- Instructions to follow:
Write the data out again exactly, dropping any images it holds.

- Information shown:

• • •

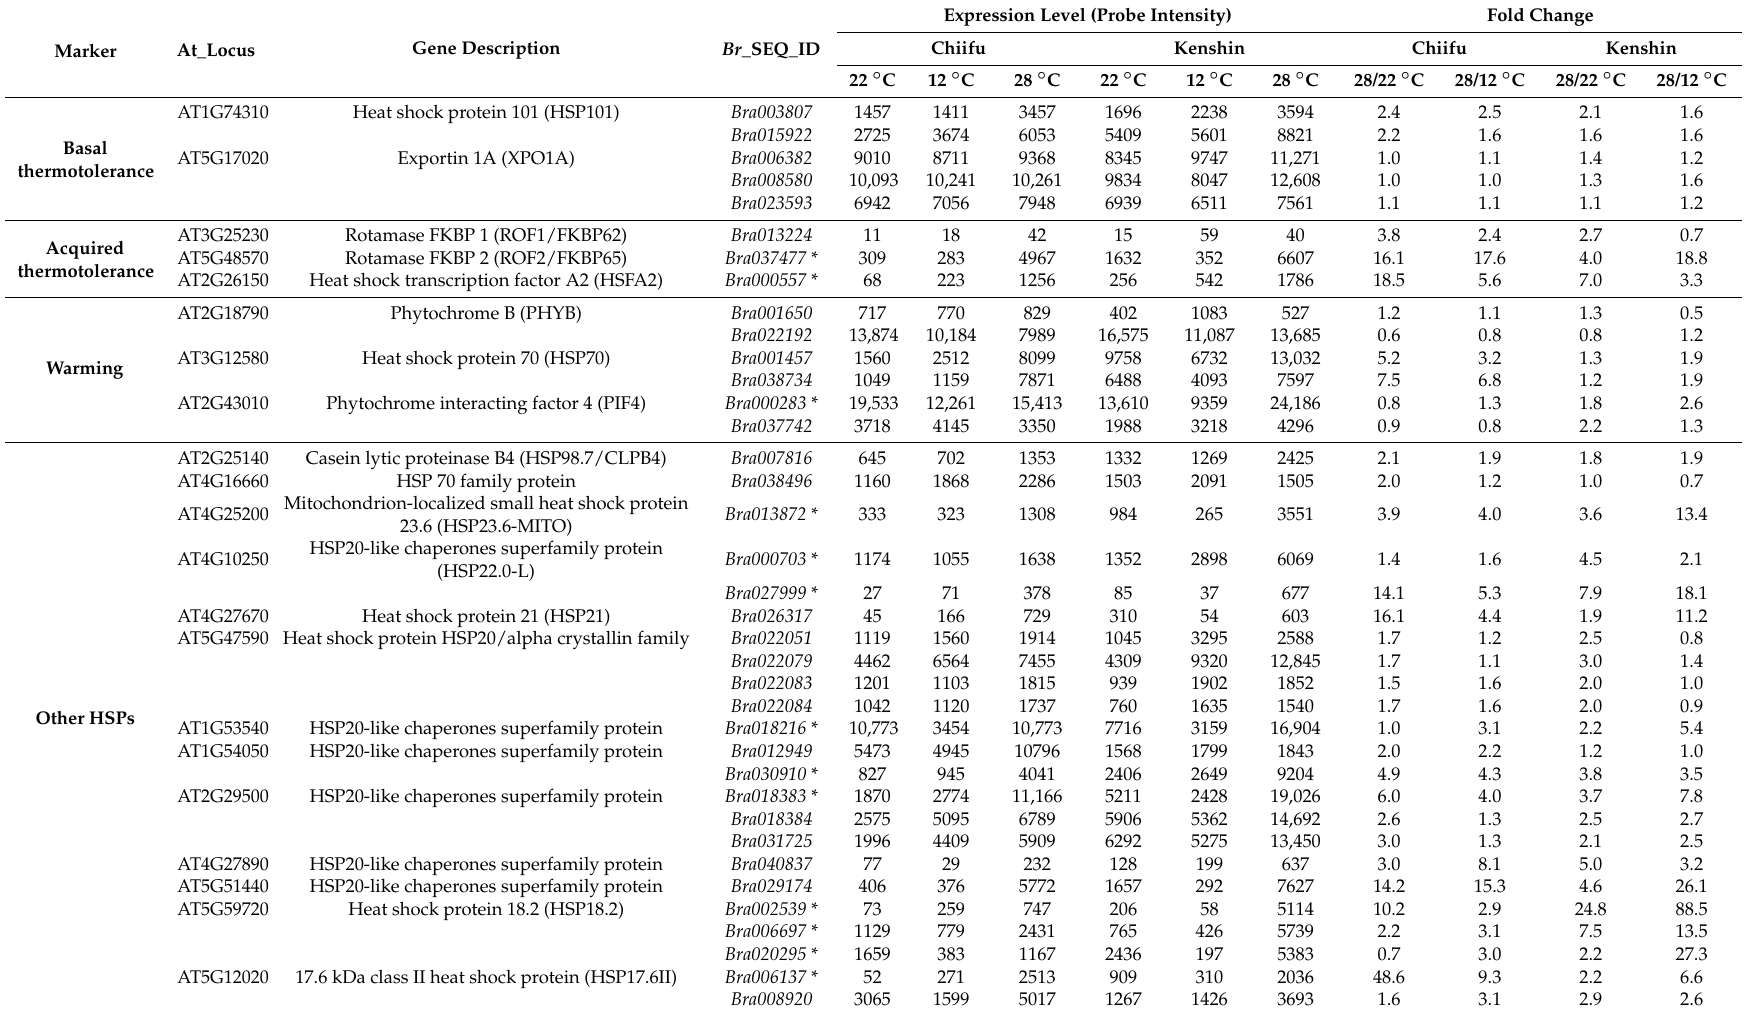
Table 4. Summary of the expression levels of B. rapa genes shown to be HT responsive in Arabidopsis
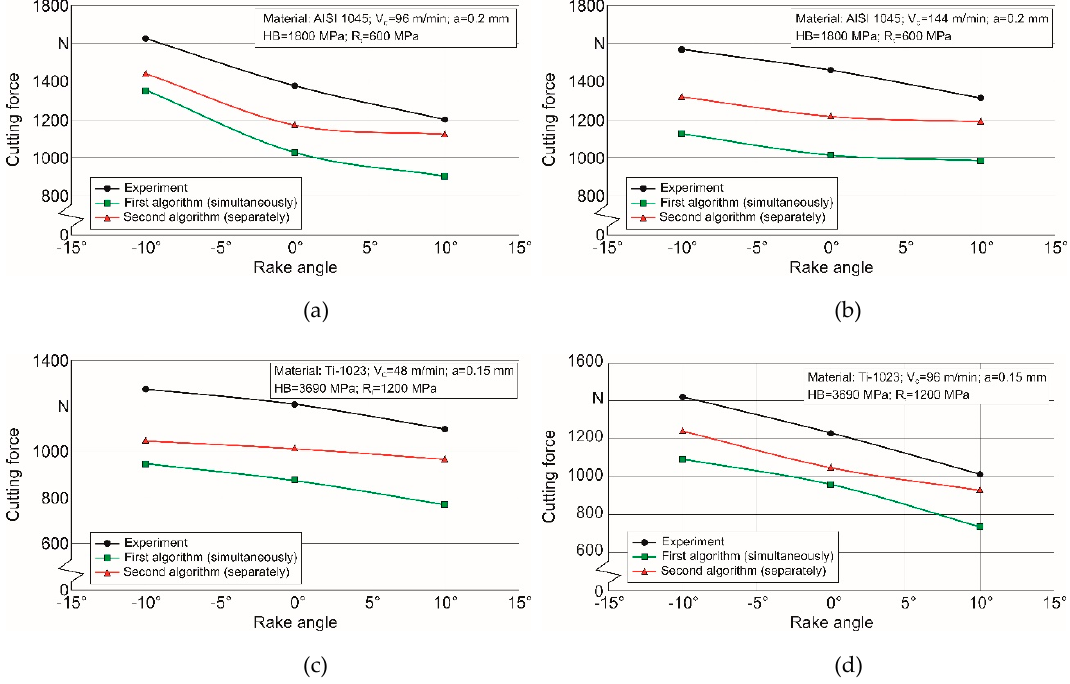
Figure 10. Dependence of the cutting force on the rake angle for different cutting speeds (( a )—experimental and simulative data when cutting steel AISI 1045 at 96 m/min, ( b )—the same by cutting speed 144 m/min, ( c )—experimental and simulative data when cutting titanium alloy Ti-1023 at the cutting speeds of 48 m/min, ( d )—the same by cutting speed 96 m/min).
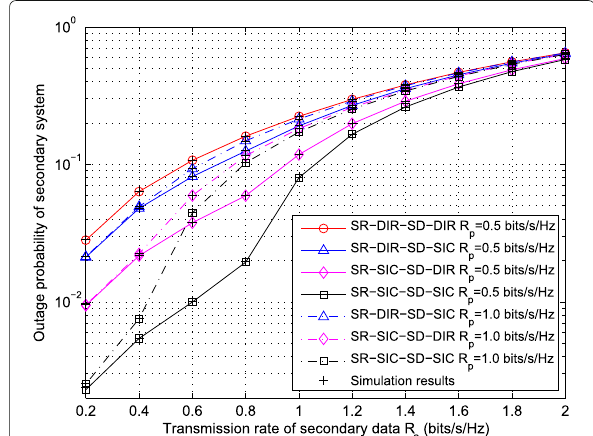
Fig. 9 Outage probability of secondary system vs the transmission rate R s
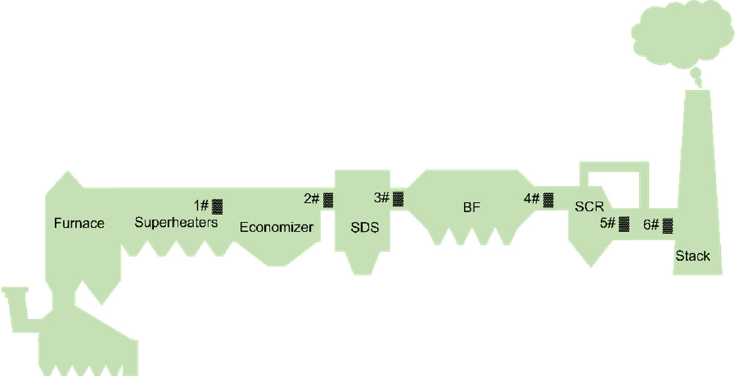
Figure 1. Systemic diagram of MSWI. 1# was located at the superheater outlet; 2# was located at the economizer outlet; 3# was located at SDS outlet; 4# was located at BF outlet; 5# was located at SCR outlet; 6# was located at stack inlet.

• • •

- Answer box:
Table 4. Summary of the expression levels of B. rapa genes shown to be HT responsive in Arabidopsis
Figure 10. Dependence of the cutting force on the rake angle for different cutting speeds (( a )—experimental and simulative data when cutting steel AISI 1045 at 96 m/min, ( b )—the same by cutting speed 144 m/min, ( c )—experimental and simulative data when cutting titanium alloy Ti-1023 at the cutting speeds of 48 m/min, ( d )—the same by cutting speed 96 m/min).
Fig. 9 Outage probability of secondary system vs the transmission rate R s
Figure 1. Systemic diagram of MSWI. 1# was located at the superheater outlet; 2# was located at the economizer outlet; 3# was located at SDS outlet; 4# was located at BF outlet; 5# was located at SCR outlet; 6# was located at stack inlet.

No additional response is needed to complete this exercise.